_EXERCISE DETAILS:_
Go through the data line by line. Copy each one holding the string "that".

▬▬▬▬▬▬▬▬▬▬

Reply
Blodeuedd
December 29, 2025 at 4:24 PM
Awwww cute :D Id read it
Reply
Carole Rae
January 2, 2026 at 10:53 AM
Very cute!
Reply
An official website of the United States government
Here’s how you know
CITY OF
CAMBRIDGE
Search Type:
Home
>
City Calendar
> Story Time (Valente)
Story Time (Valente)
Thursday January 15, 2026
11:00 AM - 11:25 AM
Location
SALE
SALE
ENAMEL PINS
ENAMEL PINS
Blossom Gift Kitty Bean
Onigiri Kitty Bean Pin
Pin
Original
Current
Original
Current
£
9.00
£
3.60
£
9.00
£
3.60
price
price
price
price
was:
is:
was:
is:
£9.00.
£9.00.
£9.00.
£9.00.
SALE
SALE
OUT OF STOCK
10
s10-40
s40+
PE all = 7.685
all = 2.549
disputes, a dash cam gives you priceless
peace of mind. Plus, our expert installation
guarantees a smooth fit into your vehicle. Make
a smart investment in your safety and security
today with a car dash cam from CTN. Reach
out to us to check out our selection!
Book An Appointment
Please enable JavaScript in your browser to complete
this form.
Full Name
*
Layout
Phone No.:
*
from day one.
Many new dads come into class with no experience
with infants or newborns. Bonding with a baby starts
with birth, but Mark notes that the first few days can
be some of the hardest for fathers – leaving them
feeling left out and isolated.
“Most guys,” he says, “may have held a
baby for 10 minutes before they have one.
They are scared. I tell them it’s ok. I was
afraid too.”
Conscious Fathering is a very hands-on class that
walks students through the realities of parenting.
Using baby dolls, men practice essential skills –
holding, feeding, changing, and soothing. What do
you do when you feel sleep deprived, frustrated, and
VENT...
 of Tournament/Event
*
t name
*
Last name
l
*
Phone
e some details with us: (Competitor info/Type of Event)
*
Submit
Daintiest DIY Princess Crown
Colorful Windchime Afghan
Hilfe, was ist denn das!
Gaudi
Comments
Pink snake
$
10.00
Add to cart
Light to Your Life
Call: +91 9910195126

▬▬▬▬▬▬▬▬▬▬

_COMPLETED TASK:_
with birth, but Mark notes that the first few days can
Conscious Fathering is a very hands-on class that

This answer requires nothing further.